*Action item A*.
Answer each item from the forum thread on switching to Windows 8 below.
(i) What computer and operating system does teutoniswolf have?
(ii) About how much does teutoniswolf say the upgrade costs?
(iii) According to MPR, what happens to boot times?
*Action item B*.
Extend the forum thread below about switching to Windows 8, picking up right after its last sentence.

*Selected excerpt*.
★ ★ ★ ★

# How do I switch to Windows 8?



## teutoniswolf (Apr 2, 2007)

Hello I have Vista 32-bit Home Premium on a Dell XPS 410. I see that the upgrade is around $40 but what would I have to do to my hard drive currently if anything to get it?


----------



## joeten (Dec 4, 2008)

Have you run this Upgrade to Windows 8 - Microsoft Windows


----------



## richie01 (Mar 3, 2008)

you don't!

Terrible teribble teribble OS


----------



## joeten (Dec 4, 2008)

Now Now not everyone thinks that (I 'am not over fond of it ) and some even love it


----------



## MPR (Aug 28, 2010)

Windows 8, on the "Metro" side runs from "ho-hum" to "why did I bother upgrading?". However, Windows 8 behind the scenes works better than its predecessors, and if you stay on the Desktop you won't notice much difference between 8 and 7, other than better performance.

One thing that you will notice right away is that boot times are drastically reduced. 

Also, the file utility (File Explorer now, as many in the past confused Windows Explorer with Internet Explorer) is better and it's easier to manage file and folder tasks as everything is in one place now.

Internet Explorer 10 is much faster now, even the Desktop version, and those who went to another browser to speed things up or in order to have a spell checker might find themselves migrating back to IE.

★ ★ ★ ★

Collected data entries
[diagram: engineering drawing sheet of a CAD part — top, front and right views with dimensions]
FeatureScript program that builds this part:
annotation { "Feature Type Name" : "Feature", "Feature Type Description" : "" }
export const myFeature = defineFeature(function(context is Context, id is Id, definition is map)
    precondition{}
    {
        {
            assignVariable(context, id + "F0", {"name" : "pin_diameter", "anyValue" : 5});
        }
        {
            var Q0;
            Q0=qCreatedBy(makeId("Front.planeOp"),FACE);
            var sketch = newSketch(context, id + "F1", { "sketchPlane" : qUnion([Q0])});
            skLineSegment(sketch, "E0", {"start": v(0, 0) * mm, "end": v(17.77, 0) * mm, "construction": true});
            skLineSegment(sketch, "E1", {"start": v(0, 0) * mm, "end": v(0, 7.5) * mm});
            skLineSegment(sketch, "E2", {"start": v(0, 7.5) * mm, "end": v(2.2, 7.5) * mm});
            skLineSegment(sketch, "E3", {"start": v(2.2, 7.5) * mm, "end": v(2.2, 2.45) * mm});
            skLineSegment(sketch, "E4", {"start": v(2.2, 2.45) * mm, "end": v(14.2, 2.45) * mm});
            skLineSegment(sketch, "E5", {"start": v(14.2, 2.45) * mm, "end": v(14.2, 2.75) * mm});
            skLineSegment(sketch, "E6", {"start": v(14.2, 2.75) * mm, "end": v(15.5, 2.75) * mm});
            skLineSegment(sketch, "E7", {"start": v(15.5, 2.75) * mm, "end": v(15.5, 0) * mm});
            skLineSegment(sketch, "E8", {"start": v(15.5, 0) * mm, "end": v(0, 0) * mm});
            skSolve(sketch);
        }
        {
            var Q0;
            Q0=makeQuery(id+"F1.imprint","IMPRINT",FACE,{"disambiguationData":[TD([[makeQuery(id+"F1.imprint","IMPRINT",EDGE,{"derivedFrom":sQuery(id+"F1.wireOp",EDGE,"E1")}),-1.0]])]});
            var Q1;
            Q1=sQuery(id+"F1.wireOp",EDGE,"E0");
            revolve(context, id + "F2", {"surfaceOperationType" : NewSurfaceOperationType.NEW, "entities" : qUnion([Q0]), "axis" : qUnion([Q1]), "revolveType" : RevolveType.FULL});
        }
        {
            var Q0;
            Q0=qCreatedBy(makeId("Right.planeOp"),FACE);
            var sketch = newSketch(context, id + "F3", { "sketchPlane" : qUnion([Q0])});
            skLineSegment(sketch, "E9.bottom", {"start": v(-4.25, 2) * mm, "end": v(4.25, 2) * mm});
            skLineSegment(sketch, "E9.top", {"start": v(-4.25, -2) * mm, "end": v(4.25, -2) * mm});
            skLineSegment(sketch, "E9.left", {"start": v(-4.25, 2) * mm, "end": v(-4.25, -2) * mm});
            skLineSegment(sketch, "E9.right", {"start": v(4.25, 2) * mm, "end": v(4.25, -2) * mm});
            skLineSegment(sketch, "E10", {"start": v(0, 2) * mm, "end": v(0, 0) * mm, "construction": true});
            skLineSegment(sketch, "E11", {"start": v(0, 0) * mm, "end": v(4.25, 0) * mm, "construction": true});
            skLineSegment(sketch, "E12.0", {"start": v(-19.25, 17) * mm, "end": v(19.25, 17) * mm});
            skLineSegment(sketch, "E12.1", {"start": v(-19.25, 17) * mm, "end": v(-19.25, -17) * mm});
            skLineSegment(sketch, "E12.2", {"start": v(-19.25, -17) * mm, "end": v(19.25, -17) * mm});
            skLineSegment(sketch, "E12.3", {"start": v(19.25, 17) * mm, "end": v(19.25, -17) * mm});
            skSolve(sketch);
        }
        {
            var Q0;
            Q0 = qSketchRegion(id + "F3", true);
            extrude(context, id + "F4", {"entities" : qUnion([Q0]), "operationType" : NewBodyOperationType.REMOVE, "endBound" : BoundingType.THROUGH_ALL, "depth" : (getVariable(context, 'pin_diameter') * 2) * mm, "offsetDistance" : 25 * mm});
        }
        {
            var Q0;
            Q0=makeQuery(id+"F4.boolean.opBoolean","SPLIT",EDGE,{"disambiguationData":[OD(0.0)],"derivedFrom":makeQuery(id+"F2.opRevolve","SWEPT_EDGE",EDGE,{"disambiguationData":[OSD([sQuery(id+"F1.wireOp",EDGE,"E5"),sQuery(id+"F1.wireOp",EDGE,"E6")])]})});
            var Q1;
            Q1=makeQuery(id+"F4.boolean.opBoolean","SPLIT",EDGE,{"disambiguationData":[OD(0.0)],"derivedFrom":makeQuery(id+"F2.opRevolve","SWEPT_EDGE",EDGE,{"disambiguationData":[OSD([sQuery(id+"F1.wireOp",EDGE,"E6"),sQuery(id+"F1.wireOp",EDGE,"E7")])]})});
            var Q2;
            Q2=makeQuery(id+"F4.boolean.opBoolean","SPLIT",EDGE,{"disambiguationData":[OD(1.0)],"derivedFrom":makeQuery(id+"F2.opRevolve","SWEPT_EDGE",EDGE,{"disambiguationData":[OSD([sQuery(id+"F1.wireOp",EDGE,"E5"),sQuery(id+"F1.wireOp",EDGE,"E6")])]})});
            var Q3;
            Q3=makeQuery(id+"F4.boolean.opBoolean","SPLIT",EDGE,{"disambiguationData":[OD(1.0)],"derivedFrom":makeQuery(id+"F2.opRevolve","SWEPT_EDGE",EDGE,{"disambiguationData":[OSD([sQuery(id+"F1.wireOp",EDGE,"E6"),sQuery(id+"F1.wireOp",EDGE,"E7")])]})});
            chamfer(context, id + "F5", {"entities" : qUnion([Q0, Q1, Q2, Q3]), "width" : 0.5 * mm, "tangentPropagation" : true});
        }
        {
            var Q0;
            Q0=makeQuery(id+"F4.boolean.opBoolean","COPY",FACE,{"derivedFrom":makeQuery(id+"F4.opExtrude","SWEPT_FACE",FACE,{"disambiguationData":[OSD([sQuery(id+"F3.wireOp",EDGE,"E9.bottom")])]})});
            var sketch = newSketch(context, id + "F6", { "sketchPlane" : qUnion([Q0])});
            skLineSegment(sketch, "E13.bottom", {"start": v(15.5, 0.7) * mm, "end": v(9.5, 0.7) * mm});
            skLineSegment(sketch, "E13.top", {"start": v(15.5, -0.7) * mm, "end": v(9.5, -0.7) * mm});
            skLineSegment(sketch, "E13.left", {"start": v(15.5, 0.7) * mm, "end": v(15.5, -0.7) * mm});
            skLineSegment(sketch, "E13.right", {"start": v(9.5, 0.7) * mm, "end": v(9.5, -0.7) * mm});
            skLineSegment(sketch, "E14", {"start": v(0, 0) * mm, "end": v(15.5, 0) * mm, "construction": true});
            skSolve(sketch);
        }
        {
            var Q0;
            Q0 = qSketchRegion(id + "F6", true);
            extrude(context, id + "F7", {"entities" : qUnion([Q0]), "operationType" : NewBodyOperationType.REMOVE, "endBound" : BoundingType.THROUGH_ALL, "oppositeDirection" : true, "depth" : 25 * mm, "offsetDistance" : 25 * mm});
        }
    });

★ ★ ★ ★

*Exercise answer A*.
(i) A Dell XPS 410 running Vista 32-bit Home Premium.
(ii) Around $40.
(iii) They are drastically reduced.

*Exercise answer B*.
You can get your Start menu back by the use of a small third-party app (I use Start8 but there are dozens popping up). You can also modify the Win-X menu to perform many startup tasks. 

In the thread below I've documented my sojourn into Windows 8 and have linked some of the 3rd-party programs I've found useful.

http://www.techsupportforum.com/for...made-it-more-like-7-a-672597.html#post3948838 

Bugs in the System:

Windows 8 is not completely stable yet. For one thing, it's highly dependent on the Internet and unless you turn active tiles off if your connection is unstable then Windows 8 will tend to lag. I get the occasional hang or error too but no more than I did with Windows 7 (in fact, less). Most of these errors are actually attributable to 3rd-party programs that haven't gotten their code optimized for Windows 8 yet.

The gist of it is: I could easily go back but there is not need to do so. Where it's better, Windows 8 is much nicer than Windows 7 and for those of us who don't want to learn a new interface, it can be modified to look and act just like Windows 7.


----------



## richie01 (Mar 3, 2008)

I havnt had much time to play around with it yet but it's good to hear some benefits to it.

First impressions are just so bad because visually explorer looks like a downgrade and the start menu is non existent, metro menu looks kinda nice in a, if i had a touch pad kinda way. First impressions makes you feel like you just bought a touchpad os that downgrades your old windows 7.

First thing I did was install an app to give me a nice start menu back 

It seems like the OS has promise but lacks some simple things that could have been done to cater for keyboard users.

Reminds me of the youtube video before the OS was released titled "Windows 8, it's almost not terrible"

I feel like where back to windows vista and testing out an OS for microsoft so that they can fix it for the next windows and fix all the complaints of the previous.


----------



## teutoniswolf (Apr 2, 2007)

Do I have to do anything to my hard drive to prep for it?


----------



## joeten (Dec 4, 2008)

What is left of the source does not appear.